The £6.2m project has only been made possible by your support as part of a fundraising collaboration between the Children’s Brain Tumour Research Centre at the University of Nottingham, the Nottingham University Hospitals NHS Trust and the Nottingham Hospitals Charity.
The facility, which began operating in mid-November, will transform the way in which brain tumours can be operated upon, which will mean better results for patients and consequentially fewer operations too.
A clue to what makes this scanner special is the word ‘intraoperative’ – normally MRI scans can only take place before and after surgery, which means it can be difficult to know exactly how successful tumour removal has been until a procedure is completed.
However, the new Intraoperative MRI Scanner will allow surgeons to see MRI scans during surgery, which will enable them to determine exactly how much of the tumour they have removed, and whether any is left behind.
David Walker, Professor of Paediatric Oncology at the Children’s Brain Tumour Research Centre, said: "The decision to initiate the project came about after it became clear that this new technology offered real benefits to children with brain tumours.
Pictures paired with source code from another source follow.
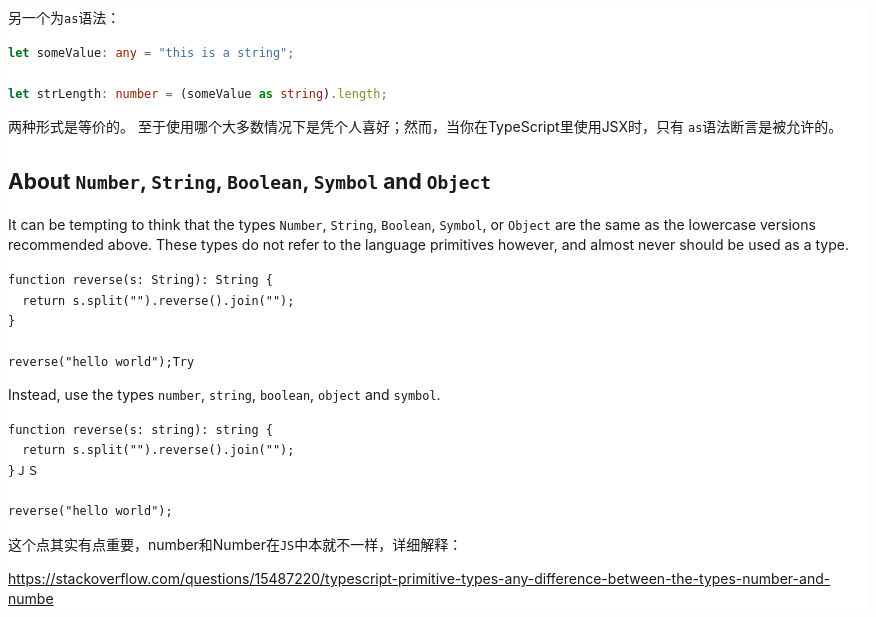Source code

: 另一个为`as`语法：

```ts
let someValue: any = "this is a string";

let strLength: number = (someValue as string).length;
```

两种形式是等价的。 至于使用哪个大多数情况下是凭个人喜好；然而，当你在TypeScript里使用JSX时，只有 `as`语法断言是被允许的。

## About `Number`, `String`, `Boolean`, `Symbol` and `Object`

It can be tempting to think that the types `Number`, `String`, `Boolean`, `Symbol`, or `Object` are the same as the lowercase versions recommended above. These types do not refer to the language primitives however, and almost never should be used as a type.

```
function reverse(s: String): String {
  return s.split("").reverse().join("");
}

reverse("hello world");Try
```

Instead, use the types `number`, `string`, `boolean`, `object` and `symbol`.

```
function reverse(s: string): string {
  return s.split("").reverse().join("");
}ＪＳ

reverse("hello world");
```

这个点其实有点重要，number和Number在`JS`中本就不一样，详细解释：

https://stackoverflow.com/questions/15487220/typescript-primitive-types-any-difference-between-the-types-number-and-numbe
The families experiencing the brain tumour therapies wanted to ensure that their children, being treated in Nottingham, had access to the best equipment and the lead brain surgeon Donald MacArthur went out of his way to identify the best technical solution.
"A variety of individuals and charities lobbied hard to persuade the Hospital and University leaders to support this combined fundraising campaign. The response from our supporters and fundraisers in the community, including the University's Life Cycle team in 2014 and 2016, was fantastic and the team here are very grateful for everyone's combined efforts.
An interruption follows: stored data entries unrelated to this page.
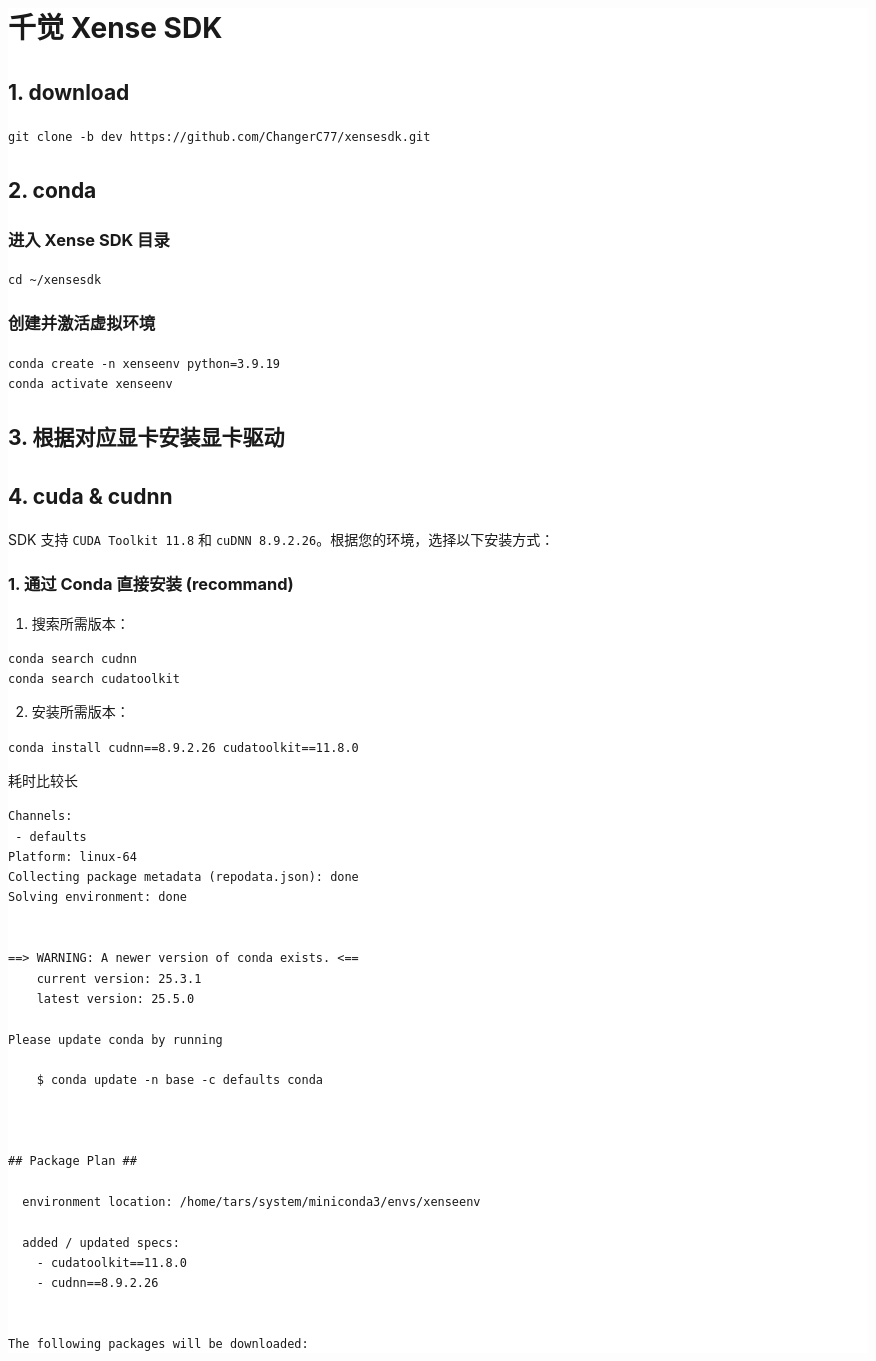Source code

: # 千觉 Xense SDK
## 1. download 
```
git clone -b dev https://github.com/ChangerC77/xensesdk.git
```
## 2. conda
### 进入 Xense SDK 目录
```
cd ~/xensesdk
```
### 创建并激活虚拟环境
```
conda create -n xenseenv python=3.9.19
conda activate xenseenv
```
## 3. 根据对应显卡安装显卡驱动
## 4. cuda & cudnn
SDK 支持 `CUDA Toolkit 11.8` 和 `cuDNN 8.9.2.26`。根据您的环境，选择以下安装方式：
### 1. 通过 Conda 直接安装 (recommand)
1. 搜索所需版本：
```
conda search cudnn
conda search cudatoolkit
```
2. 安装所需版本：
```
conda install cudnn==8.9.2.26 cudatoolkit==11.8.0
```
耗时比较长
```
Channels:
 - defaults
Platform: linux-64
Collecting package metadata (repodata.json): done
Solving environment: done


==> WARNING: A newer version of conda exists. <==
    current version: 25.3.1
    latest version: 25.5.0

Please update conda by running

    $ conda update -n base -c defaults conda



## Package Plan ##

  environment location: /home/tars/system/miniconda3/envs/xenseenv

  added / updated specs:
    - cudatoolkit==11.8.0
    - cudnn==8.9.2.26


The following packages will be downloaded:

```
"Once the project was supported, the NHS team worked exceptionally hard to identify partnership funding, review the design and create an environment for the scanner for to be used for both intra-operative use and for enhancing scanning facility for children under anaesthesia.
"The managers and designers have overcome the technical challenges of introducing the complex technology into an established building with all the inter-relationships it required. The build and commissioning process has been supported throughout the uncertainties of the past year. The vision we had is being realised today as we acknowledge the successful completion of this project."
As well as enabling more effective treatment, an important secondary benefit of the new scanner will be the capacity it provides to increase the number of clinical research trials – something which is currently under intense pressure locally, with many requests having to be turned down.
Clinical research trials can be valuable as the majority of patients who participate will benefit from better long-term outcomes for their health than those who do not.
Because many of these trials require children to be scanned under general anaesthetic – something which the NHS Trust previously did not have a dedicated facility for – the new scanner will be able to provide this function and become the primary diagnostic scanner when it is not in use by the theatres.
"The University of Nottingham hosted the invention of MRI, installed the first clinical MRI scanner in the world, performed the early clinical development work to establish its clinical role, has continued to innovate with MR technology as world leaders in the field and is now expanding its capacity with this state of the art application of MRI to enhance safety of brain tumour surgery. This is yet another step along the way in the pursuit of excellence in innovation, we have great hopes for the learning and clinical benefits that will come from this facility."
Thanks to the generosity of supporters like you and other fundraising partners, the future for many young children with brain tumours will be much brighter for years to come.